A investigação apura o uso de fundos da Reag para lavar dinheiro de controladores das distribuidoras de combustíveis Copape e Aster, suspeitos de ligação com o PCC.
A gestora nega relação com atividades ilícitas da facção.
Segundo as apurações, os empresários Roberto Augusto Leme da Silva, conhecido como “Beto Louco”, e Mohamad Huissein Murad, ambos foragidos, teriam usado fundos da Reag para adquirir usinas, postos de gasolina e imóveis de alto valor.
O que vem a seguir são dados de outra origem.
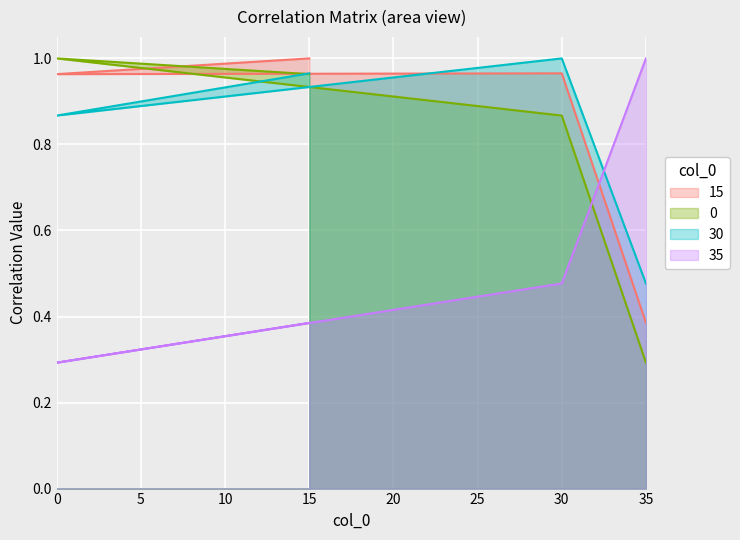

How many lines are shown in the chart?

4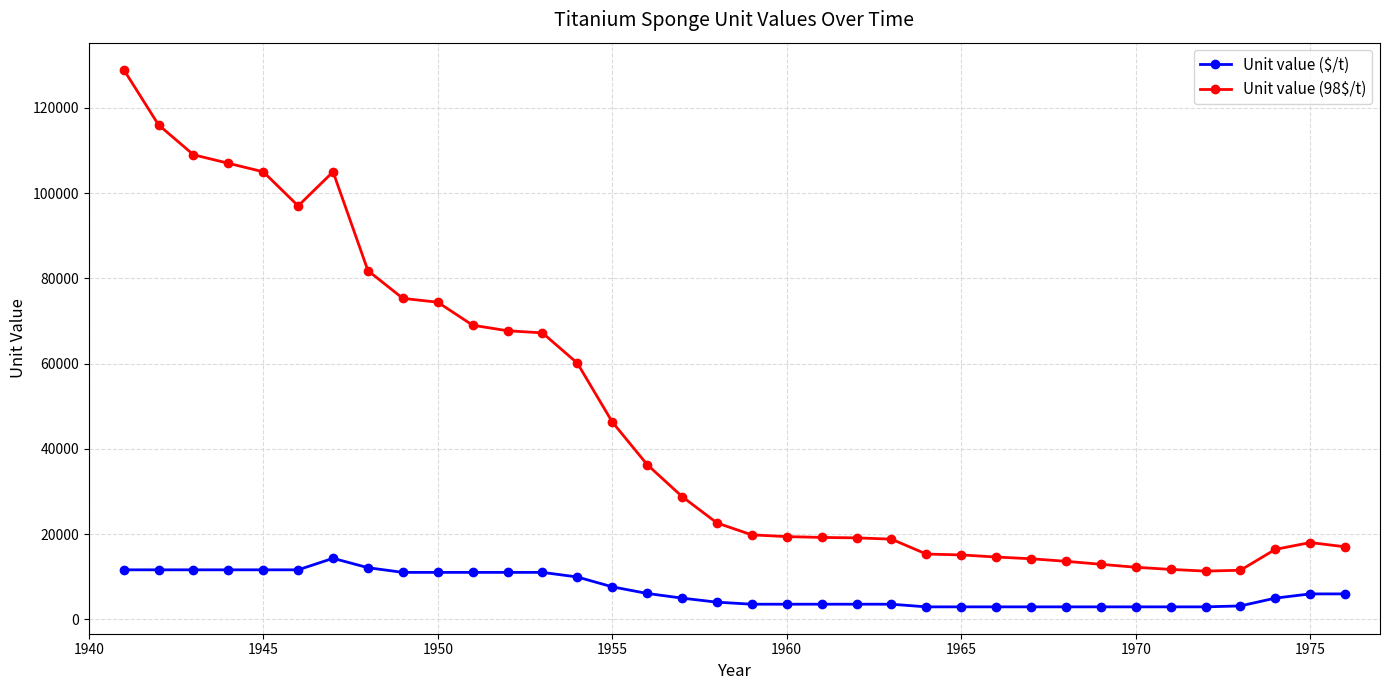

What is the sum of all Unit value ($/t) values?

247390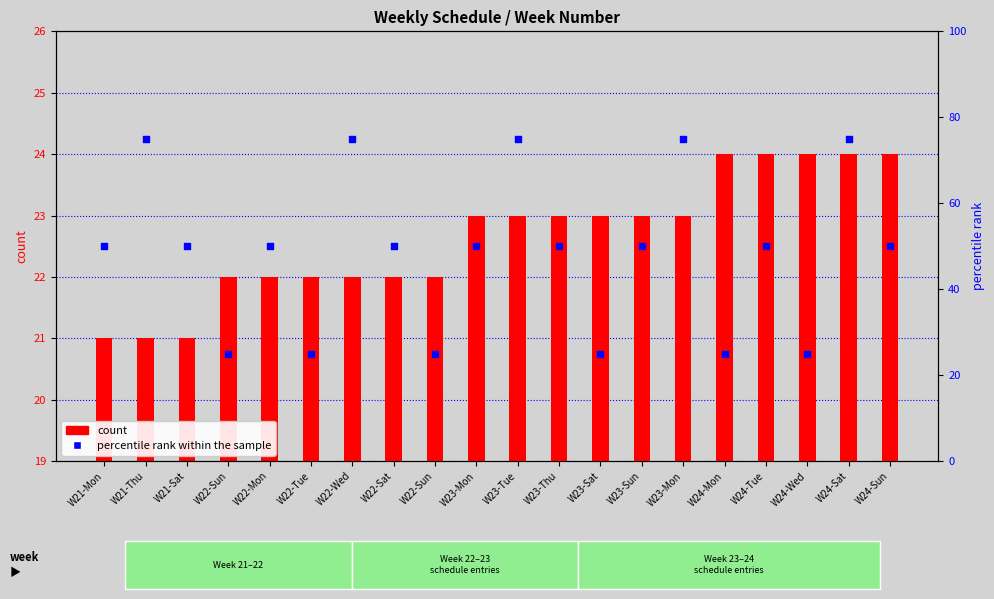

Which series reaches the minimum Y coordinate?

count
O Ministério Público afirma que a “aquisição das usinas sucroalcooleiras foi instrumentalizada com fundos de investimento” e que executivos da Reag, como Gersztel, “atuam em consonância com as dinâmicas fraudulentas da organização criminosa”.
Tayayá
Como revelou O Antagonista, em setembro de 2021, José Carlos e José Eugênio, irmãos de Toffoli, eram sócios do Tayayá Aqua Resort.
A ligação do Arleen Fundo de Investimentos com o caso Master ocorre por meio de uma cadeia de fundos.
O Arleen foi cotista do RWM Plus, que também recebeu recursos de fundos ligados ao Maia 95, apontado pelo Banco Central como parte da suposta teia de fraudes do banco de Daniel Vorcaro. O Arleen não é alvo direto da investigação.